Carl
Level 15

Get your taxes done using TurboTax

Again, FL does not tax personal income. No state tax forms exist for doing so.

Tangible personal property is non-real estate property that you can physically see and touch. As an example, if you are a dentist that runs your own dental practice as a single member LLC, you may own the building that your practice is set up in. IN that building you have dental chairs that cost about $6000 each. Those chairs are tangible personal property. You don't rent them out. But you do use those chairs on a recurring basis in the production of income.

In Florida, 63 of the 67 counties impose a tangible property tax on any non-real estate property used to produce income. This is *NOT* a state imposition on the business owner. It's a "COUNTY" tax. So with TurboTax it's perfectly possible to complete the Florida form DR-405 to report your tangible personal property and pay the property taxes on it *every* *single* *year* it's used in the production of income. This tax is "NOT" paid to the state. It's paid to the county property tax assessor. So it can't be e-filed. The DR-405 has to be mailed or hand delivered to the local county tax assessor's office with payment each year.

Provided data →
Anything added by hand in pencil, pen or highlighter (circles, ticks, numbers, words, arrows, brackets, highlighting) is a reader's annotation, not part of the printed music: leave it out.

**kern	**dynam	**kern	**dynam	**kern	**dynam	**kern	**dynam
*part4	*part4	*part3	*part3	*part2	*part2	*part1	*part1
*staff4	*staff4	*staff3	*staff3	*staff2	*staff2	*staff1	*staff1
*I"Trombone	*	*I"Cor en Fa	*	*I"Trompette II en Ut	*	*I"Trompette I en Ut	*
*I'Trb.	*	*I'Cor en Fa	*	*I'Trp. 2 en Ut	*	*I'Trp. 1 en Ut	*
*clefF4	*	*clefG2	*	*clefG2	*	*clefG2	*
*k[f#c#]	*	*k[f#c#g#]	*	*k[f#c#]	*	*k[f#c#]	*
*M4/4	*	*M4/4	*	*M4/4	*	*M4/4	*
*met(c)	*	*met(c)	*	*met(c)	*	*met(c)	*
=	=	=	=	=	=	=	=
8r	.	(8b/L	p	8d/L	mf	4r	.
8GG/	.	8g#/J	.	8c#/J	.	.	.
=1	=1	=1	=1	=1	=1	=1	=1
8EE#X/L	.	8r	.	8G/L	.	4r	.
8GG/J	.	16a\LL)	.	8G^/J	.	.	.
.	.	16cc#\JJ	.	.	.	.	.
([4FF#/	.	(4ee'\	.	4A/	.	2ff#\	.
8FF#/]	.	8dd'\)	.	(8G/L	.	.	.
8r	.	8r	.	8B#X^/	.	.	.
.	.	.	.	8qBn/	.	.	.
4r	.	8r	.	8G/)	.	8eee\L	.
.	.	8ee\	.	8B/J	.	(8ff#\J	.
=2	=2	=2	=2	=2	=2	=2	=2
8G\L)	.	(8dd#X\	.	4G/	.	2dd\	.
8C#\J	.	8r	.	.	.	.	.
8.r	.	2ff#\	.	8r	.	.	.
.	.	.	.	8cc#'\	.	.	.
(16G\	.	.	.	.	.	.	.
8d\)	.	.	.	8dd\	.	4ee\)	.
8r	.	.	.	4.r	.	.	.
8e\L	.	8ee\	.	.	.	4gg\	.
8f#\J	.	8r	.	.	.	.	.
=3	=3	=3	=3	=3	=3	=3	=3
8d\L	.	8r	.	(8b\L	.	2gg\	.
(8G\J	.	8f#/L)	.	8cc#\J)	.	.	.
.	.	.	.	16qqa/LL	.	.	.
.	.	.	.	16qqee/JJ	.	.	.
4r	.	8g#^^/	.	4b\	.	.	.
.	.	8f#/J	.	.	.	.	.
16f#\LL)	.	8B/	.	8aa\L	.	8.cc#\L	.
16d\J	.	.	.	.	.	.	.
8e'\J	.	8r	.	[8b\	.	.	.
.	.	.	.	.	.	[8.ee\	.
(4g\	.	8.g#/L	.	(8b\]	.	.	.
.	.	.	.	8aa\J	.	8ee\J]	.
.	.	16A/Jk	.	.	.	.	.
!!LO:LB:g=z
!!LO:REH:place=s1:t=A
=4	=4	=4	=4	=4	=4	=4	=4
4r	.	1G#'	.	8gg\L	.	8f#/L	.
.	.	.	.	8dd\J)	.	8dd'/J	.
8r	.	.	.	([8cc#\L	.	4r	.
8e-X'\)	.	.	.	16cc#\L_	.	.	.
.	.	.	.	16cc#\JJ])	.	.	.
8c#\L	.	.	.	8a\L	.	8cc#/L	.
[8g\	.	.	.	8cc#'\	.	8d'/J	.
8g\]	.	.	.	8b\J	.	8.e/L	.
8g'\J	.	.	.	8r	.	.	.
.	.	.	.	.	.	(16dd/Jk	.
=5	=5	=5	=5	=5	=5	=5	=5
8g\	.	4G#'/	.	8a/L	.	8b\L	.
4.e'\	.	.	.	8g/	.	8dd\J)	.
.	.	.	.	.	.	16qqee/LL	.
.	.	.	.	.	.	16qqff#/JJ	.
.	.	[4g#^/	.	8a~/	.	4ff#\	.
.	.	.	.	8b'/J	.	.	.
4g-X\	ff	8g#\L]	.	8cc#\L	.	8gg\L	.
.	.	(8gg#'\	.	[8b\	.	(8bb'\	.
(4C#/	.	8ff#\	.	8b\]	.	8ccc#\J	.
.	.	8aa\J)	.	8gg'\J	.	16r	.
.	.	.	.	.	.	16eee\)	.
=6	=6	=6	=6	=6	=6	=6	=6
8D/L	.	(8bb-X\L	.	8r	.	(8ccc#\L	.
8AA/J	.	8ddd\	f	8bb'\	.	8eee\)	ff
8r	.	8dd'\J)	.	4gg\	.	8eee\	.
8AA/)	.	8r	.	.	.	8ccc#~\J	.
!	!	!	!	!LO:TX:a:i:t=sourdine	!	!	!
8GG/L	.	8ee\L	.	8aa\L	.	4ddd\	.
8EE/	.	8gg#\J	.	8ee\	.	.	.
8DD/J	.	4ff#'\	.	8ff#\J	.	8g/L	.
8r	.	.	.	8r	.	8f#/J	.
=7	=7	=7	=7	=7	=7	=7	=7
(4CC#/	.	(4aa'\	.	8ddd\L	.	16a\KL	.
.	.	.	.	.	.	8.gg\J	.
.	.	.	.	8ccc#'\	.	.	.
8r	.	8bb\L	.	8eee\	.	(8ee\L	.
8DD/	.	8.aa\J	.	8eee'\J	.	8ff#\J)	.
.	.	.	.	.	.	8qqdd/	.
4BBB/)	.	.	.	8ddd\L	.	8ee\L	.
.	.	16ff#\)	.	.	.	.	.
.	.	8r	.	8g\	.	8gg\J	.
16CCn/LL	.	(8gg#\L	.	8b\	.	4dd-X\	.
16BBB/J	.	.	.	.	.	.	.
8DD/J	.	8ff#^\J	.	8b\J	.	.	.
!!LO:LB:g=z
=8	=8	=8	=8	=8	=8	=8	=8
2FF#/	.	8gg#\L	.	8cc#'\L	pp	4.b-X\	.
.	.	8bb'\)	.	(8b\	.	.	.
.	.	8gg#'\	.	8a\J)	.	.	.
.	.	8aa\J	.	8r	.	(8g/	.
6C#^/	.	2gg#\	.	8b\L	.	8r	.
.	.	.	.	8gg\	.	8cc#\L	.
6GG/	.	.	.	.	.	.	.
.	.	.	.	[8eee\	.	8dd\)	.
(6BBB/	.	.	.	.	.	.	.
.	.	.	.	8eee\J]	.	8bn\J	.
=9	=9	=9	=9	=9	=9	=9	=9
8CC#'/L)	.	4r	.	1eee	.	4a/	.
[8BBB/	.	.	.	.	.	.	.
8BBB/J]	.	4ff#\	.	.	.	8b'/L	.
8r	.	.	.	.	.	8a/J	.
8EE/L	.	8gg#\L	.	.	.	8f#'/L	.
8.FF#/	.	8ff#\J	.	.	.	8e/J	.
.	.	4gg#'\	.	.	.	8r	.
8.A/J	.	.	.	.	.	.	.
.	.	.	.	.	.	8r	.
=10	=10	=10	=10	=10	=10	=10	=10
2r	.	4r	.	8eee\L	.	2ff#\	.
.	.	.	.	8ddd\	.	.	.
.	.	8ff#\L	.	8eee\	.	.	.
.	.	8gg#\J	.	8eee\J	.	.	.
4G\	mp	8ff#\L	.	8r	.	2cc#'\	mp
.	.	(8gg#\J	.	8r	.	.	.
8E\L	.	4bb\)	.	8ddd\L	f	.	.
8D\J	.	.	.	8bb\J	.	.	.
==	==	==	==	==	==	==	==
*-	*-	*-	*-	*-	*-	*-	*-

Complete the following →
(1) Translate this sentence from the Florida tax passage into Spanish: "Those chairs are tangible personal property."
(2) Extend the Florida tax passage, picking up after its final sentence.
The lines have no connection to the Florida tax passage.

Numbered answers →
(1) Esas sillas son bienes muebles tangibles.

(2)
So if you have residential rental real estate in Florida, and you break things down so that you are depreciating your appliances separately, as far as the county is concerned those appliances you separated out are tangible personal property.Therefore, any "savings" you may "think" you realize by depreciating the appliances separately, is basically lost *every* *single* *year* in the form of personal property tax paid to the local county.

So those who believe they're saving money by separating out appliances from rental property so they can depreciate them over 5 years, aren't saving a single penny. In fact, they're spending "more" money on taxes than they would if they just leave well enough alone and include the value of the appliances in the rental property that's already depreciated over 27.5 years.

So breaking it down and listing appliances and other things separately from the rental property so you can "depreciate them faster" is just plain nonsense in my book. It makes absolutely no sense. Since rental property almost "always" operates at a loss on paper at tax time, Doing this will not make one single penny of difference to your tax liability.

However, when you sell or otherwise dispose of that asset in a later year, the depreciation recapture "WILL" increase your overall AGI and has the potential to bump you into a higher tax bracket. That's gonna heppen weather you paid tangible property taxes or not. So if you're separating appliances out from your rental property in the state of Florida, welcome to the double-taxable that "you" consented and agreed to, by doing so.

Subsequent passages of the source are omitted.